WHAT IS BEING ASKED:
Take from the entries below the stretch from the line with "Office Equipment" through the line with "Cookies help us improve your", and return it exactly, leaving the pictures out.

DATA:
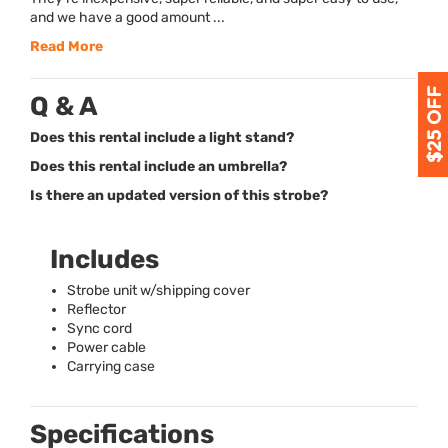
and we have a good amount ...
Read More
Q & A
Does this rental include a light stand?
Does this rental include an umbrella?
Is there an updated version of this strobe?
Includes
Strobe unit w/shipping cover
Reflector
Sync cord
Power cable
Carrying case
Specifications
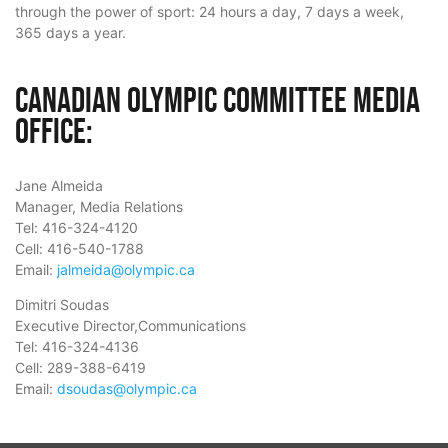
through the power of sport: 24 hours a day, 7 days a week,
365 days a year.
Canadian Olympic Committee Media
Office:
Jane Almeida
Manager, Media Relations
Tel: 416-324-4120
Cell: 416-540-1788
Email:
jalmeida@olympic.ca
Dimitri Soudas
Executive Director,Communications
Tel: 416-324-4136
Cell: 289-388-6419
Email:
dsoudas@olympic.ca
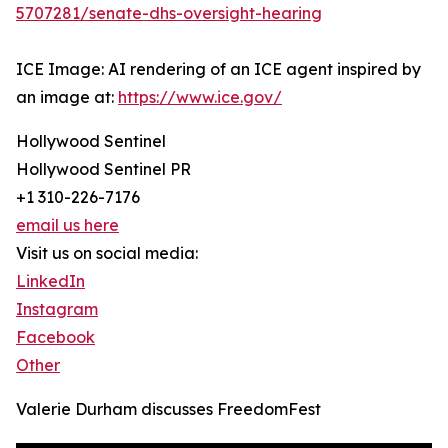
5707281/senate-dhs-oversight-hearing
ICE Image: AI rendering of an ICE agent inspired by
an image at:
https://www.ice.gov/
Hollywood Sentinel
Hollywood Sentinel PR
+1 310-226-7176
email us here
Visit us on social media:
LinkedIn
Instagram
Facebook
Other
Valerie Durham discusses FreedomFest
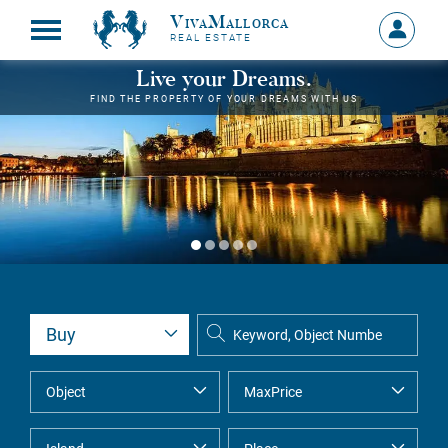
VivaMallorca
Sign
REAL ESTATE
in
MY
Live your Dreams.
ACCOU
FIND THE PROPERTY OF YOUR DREAMS WITH US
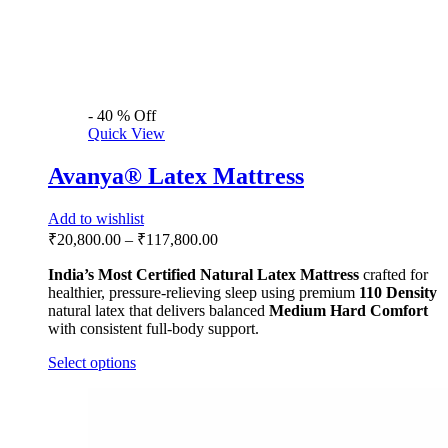
-
40
%
Off
Quick View
Avanya® Latex Mattress
Add to wishlist
₹
20,800.00
–
₹
117,800.00
India’s Most Certified
Natural Latex Mattress
crafted for
healthier, pressure-relieving sleep using premium
110 Density
natural latex that delivers balanced
Medium Hard Comfort
with consistent full-body support.
Select options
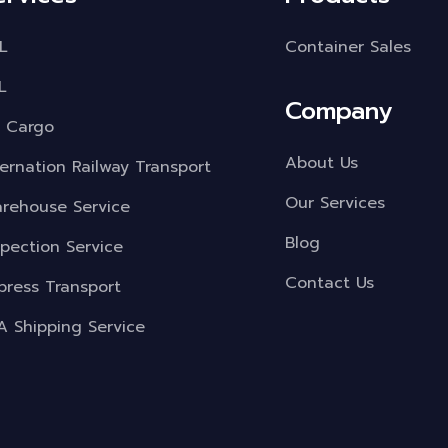
L
Container Sales
L
Company
r Cargo
About Us
ternation Railway Transport
Our Services
rehouse Service
Blog
spection Service
Contact Us
press Transport
A Shipping Service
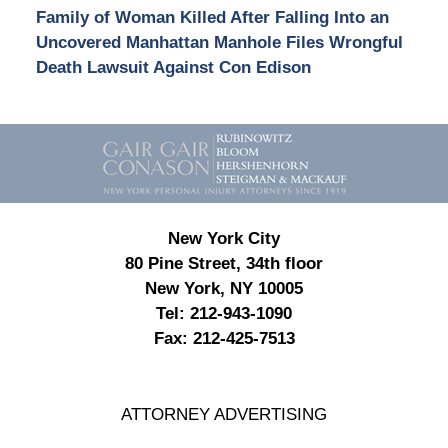
Family of Woman Killed After Falling Into an
Uncovered Manhattan Manhole Files Wrongful
Death Lawsuit Against Con Edison
Contact
Information
New York City
80 Pine Street, 34th floor
New York, NY 10005
Tel:
212-943-1090
Fax:
212-425-7513
ATTORNEY ADVERTISING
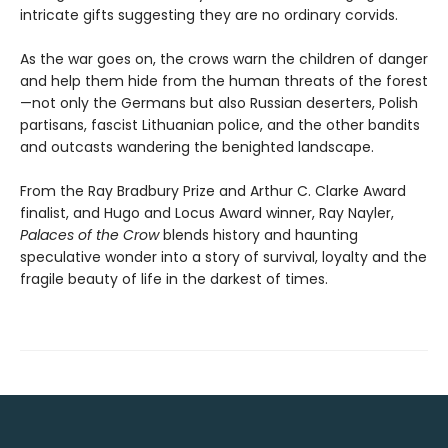
intricate gifts suggesting they are no ordinary corvids.
As the war goes on, the crows warn the children of danger
and help them hide from the human threats of the forest
—not only the Germans but also Russian deserters, Polish
partisans, fascist Lithuanian police, and the other bandits
and outcasts wandering the benighted landscape.
From the Ray Bradbury Prize and Arthur C. Clarke Award
finalist, and Hugo and Locus Award winner, Ray Nayler,
Palaces of the Crow
blends history and haunting
speculative wonder into a story of survival, loyalty and the
fragile beauty of life in the darkest of times.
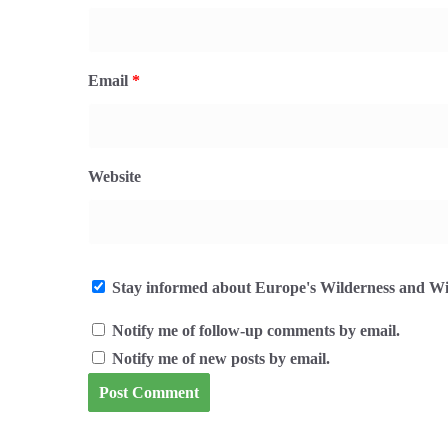
Email
*
Website
Stay informed about Europe's Wilderness and Wil
Notify me of follow-up comments by email.
Notify me of new posts by email.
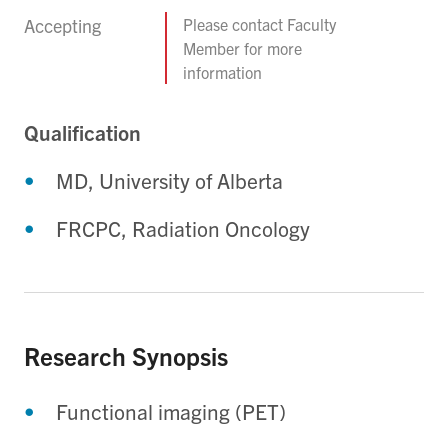
Accepting
Please contact Faculty
Member for more
information
Qualification
MD, University of Alberta
FRCPC, Radiation Oncology
Research Synopsis
Functional imaging (PET)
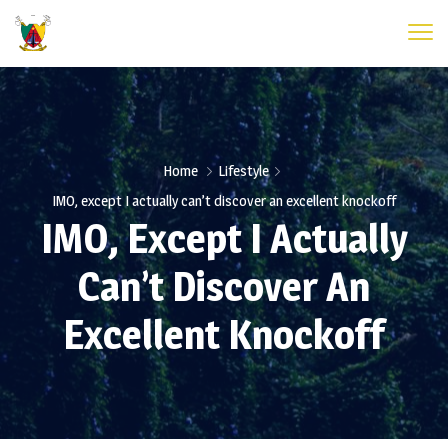
Home
Lifestyle
IMO, except I actually can’t discover an excellent knockoff
IMO, Except I Actually
Can’t Discover An
Excellent Knockoff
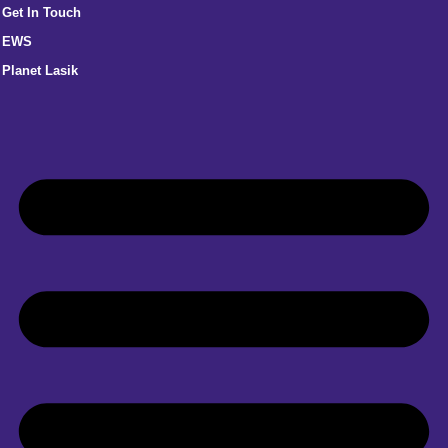
Get In Touch
EWS
Planet Lasik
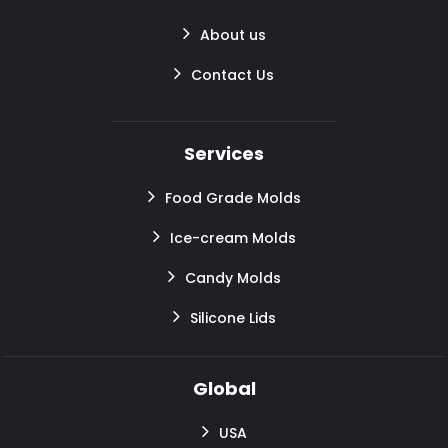
About us
Contact Us
Services
Food Grade Molds
Ice-cream Molds
Candy Molds
Silicone Lids
Global
USA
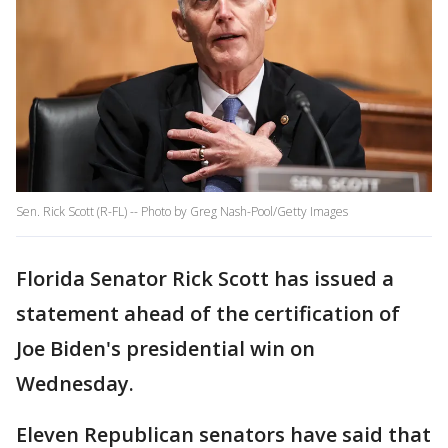
Sen. Rick Scott (R-FL) -- Photo by Greg Nash-Pool/Getty Images
Florida Senator Rick Scott has issued a
statement ahead of the certification of
Joe Biden's presidential win on
Wednesday.
Eleven Republican senators have said that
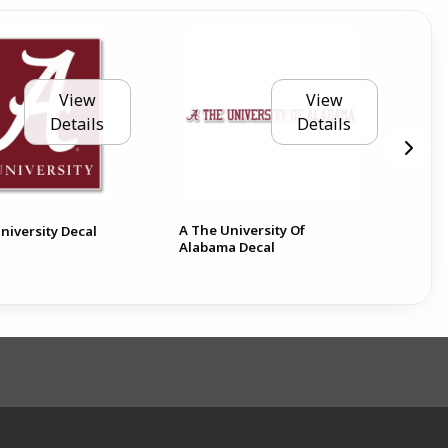
View
View
Details
Details
A The University Of
Ala
niversity Decal
Alabama Decal
6 D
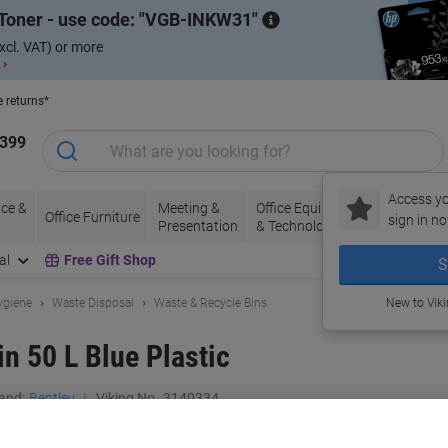
Toner - use code:
VGB-INKW31
xcl. VAT) or more
 ›
e returns*
1399
Access yo
ce &
Meeting &
Office Equipment
Ink &
Pa
Office Furniture
sign in no
Presentation
& Technology
Toner
& 
al
Free Gift Shop
S
ygiene
Waste Disposal
Waste & Recycle Bins
New to Vik
n 50 L Blue Plastic
and:
Bentley
Viking No.
3140334
Buy More,
Save More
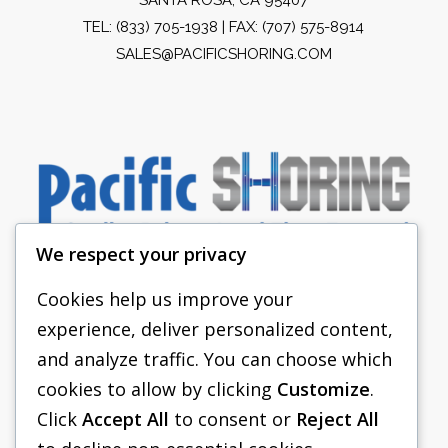
TEL:
(833) 705-1938
| FAX: (707) 575-8914
SALES@PACIFICSHORING.COM
We respect your privacy
Cookies help us improve your
experience, deliver personalized content,
PACIFIC SHORING
and analyze traffic. You can choose which
SHORING EQUIPMENT
cookies to allow by clicking
Customize
.
Click
Accept All
to consent or
Reject All
FAQS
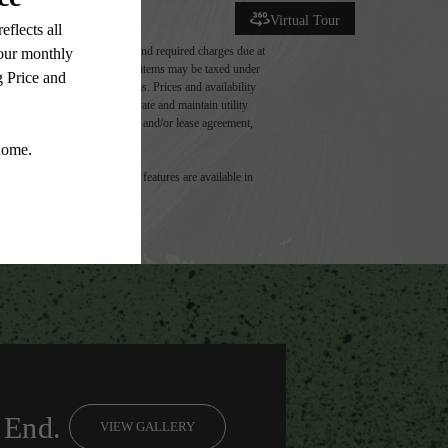
Virtual Tour
ludes variable, usage-based, and required charges due at
t exceed legal maximums. Some items may be taxed under
 application and/or lease terms. Prices and availability
intain insurance and to activate and maintain utility
ly as detailed in the application and/or lease agreement,
 dimension or detail. Not all features are available in
 End.
VIEW GALLERY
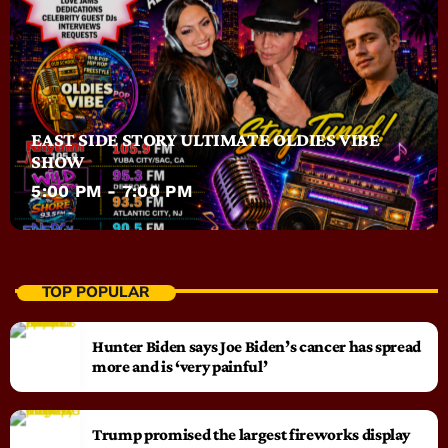
EAST SIDE STORY ULTIMATE OLDIES VIBE
SHOW
5:00 PM - 7:00 PM
TOP POPULAR
Hunter Biden says Joe Biden’s cancer has spread
more and is ‘very painful’
Trump promised the largest fireworks display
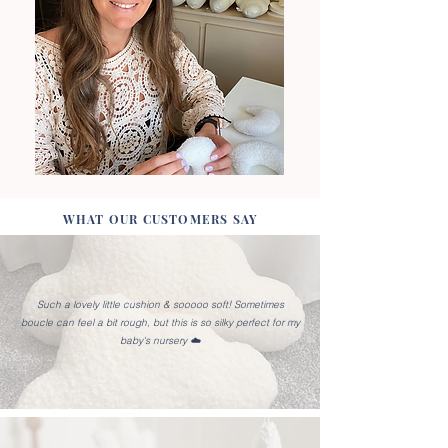
WHAT OUR CUSTOMERS SAY
Such a lovely little cushion & sooooo soft! Sometimes
boucle can feel a bit rough, but this is so silky perfect for my
baby's nursery ☁️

RESULT OF THIS TASK:
Office Equipment
Ink &
Pa
Office Furniture
sign in no
Presentation
& Technology
Toner
& 
al
Free Gift Shop
S
ygiene
Waste Disposal
Waste & Recycle Bins
New to Vik
n 50 L Blue Plastic
and:
Bentley
Viking No.
3140334
Buy More,
Save More
TEL:
(833) 705-1938
| FAX: (707) 575-8914
SALES@PACIFICSHORING.COM
We respect your privacy
Cookies help us improve your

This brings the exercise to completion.